Diagnosis & Non-Invasive Treatments
Diagnosis:
- Detailed symptom history and physical exam
- Imaging:
- Transvaginal ultrasound with Doppler (first-line)
- CT or MRI venography
- Pelvic venography (gold standard; can combine with treatment)
Important: Laparoscopy often misses PCS due to vein compression during the procedure.
Conservative Treatments:
- Pain relief: NSAIDs (ibuprofen, naproxen)
- Hormonal therapy: Short-term estrogen-suppressing medications
- Venoactive medications (e.g., micronized flavonoids)
- Compression garments
Surgical Options:
- Major surgery like hysterectomy or ovarian vein ligation is rarely needed
- Discuss surgical options with a gynecologist or surgeon if less invasive treatments aren’t effective
What is Embolization?
- Standard minimally invasive treatment for PCS
- Blocks refluxing ovarian and pelvic veins to stop blood pooling and relieve pain
- Performed by an interventional radiologist in an outpatient setting
Procedure Details:
- Small catheter inserted via neck or groin
- Imaging confirms abnormal veins
- Coils, foam, plugs, or glue are used to close refluxing veins
- Typically 1–2 hours; monitored 1–2 hours post-procedure
- Most return to normal activities in 1–3 days
Effectiveness:
- Technical success: 84–100%
- Symptom improvement: 75–83%
- Pain decreases 70–90%, often noticed in 1–3 months
- Long-term relief maintained in most patients for 5+ years
Safety:
- Mild pelvic discomfort for 1–3 days
- Bruising at catheter site, transient low-grade fever
- Rare complications: blood clots, allergic reactions, coil migration (<2%)
- No reported impact on fertility, ovarian function, or menstruation
Am I a Candidate? / Next Steps
Good Candidates for Embolization:
- Chronic pelvic pain >6 months, worse with standing, intercourse, or menstruation
- Imaging confirms dilated pelvic veins with reflux
- Tried conservative treatments without relief
- Want to avoid major surgery
- Premenopausal women aiming to preserve fertility
Not Ideal Candidates:
- Postmenopausal women
- Pelvic pain with other identifiable causes (endometriosis, fibroids)

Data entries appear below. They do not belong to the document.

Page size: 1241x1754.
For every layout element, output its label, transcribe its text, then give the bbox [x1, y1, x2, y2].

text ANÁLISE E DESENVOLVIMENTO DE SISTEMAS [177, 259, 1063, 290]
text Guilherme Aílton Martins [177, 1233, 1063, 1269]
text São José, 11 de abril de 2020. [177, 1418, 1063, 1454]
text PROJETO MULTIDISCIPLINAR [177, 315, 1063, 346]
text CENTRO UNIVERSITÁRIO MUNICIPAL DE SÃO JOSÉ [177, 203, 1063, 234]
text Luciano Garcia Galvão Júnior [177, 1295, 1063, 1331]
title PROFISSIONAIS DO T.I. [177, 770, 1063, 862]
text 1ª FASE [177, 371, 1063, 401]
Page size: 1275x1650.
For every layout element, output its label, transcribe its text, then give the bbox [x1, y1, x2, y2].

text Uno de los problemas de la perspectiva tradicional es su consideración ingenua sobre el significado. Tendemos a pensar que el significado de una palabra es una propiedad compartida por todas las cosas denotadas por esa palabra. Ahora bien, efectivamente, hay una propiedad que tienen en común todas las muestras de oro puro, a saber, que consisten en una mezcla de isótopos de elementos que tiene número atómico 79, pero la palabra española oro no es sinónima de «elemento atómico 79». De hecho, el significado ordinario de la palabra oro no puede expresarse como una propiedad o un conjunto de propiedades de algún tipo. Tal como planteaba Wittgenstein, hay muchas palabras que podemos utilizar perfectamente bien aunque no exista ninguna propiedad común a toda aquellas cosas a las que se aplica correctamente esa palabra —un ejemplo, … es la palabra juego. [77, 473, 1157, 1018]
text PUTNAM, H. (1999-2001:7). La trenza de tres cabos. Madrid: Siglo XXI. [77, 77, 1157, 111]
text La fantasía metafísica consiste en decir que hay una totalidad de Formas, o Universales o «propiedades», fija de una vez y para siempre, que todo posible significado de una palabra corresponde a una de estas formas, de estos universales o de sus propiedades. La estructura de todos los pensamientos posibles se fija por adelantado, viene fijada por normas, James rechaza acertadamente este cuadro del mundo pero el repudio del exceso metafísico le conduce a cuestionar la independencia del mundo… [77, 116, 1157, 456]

- Certain venous obstructions (nutcracker or May-Thurner syndrome) that need prior treatment
- Severe kidney disease or active pelvic infection
Recovery & Follow-Up:
- Go home same day; mild discomfort 1–3 days
- Return to normal activities in 1–3 days
- Follow-up at 1, 3, 6, 12 months to monitor symptom relief
- Repeat embolization possible if symptoms recur (5–9%)
Next Steps:
- Don’t ignore chronic pelvic pain; it is treatable
- Ask your gynecologist about PCS and request transvaginal Doppler ultrasound
- Consider evaluation by an interventional radiologist for embolization
- Discuss all options, including surgical alternatives, with your doctor
Pelvic vein embolization offers safe, lasting relief from PCS, with rapid recovery and preserved fertility—helping you return to normal life.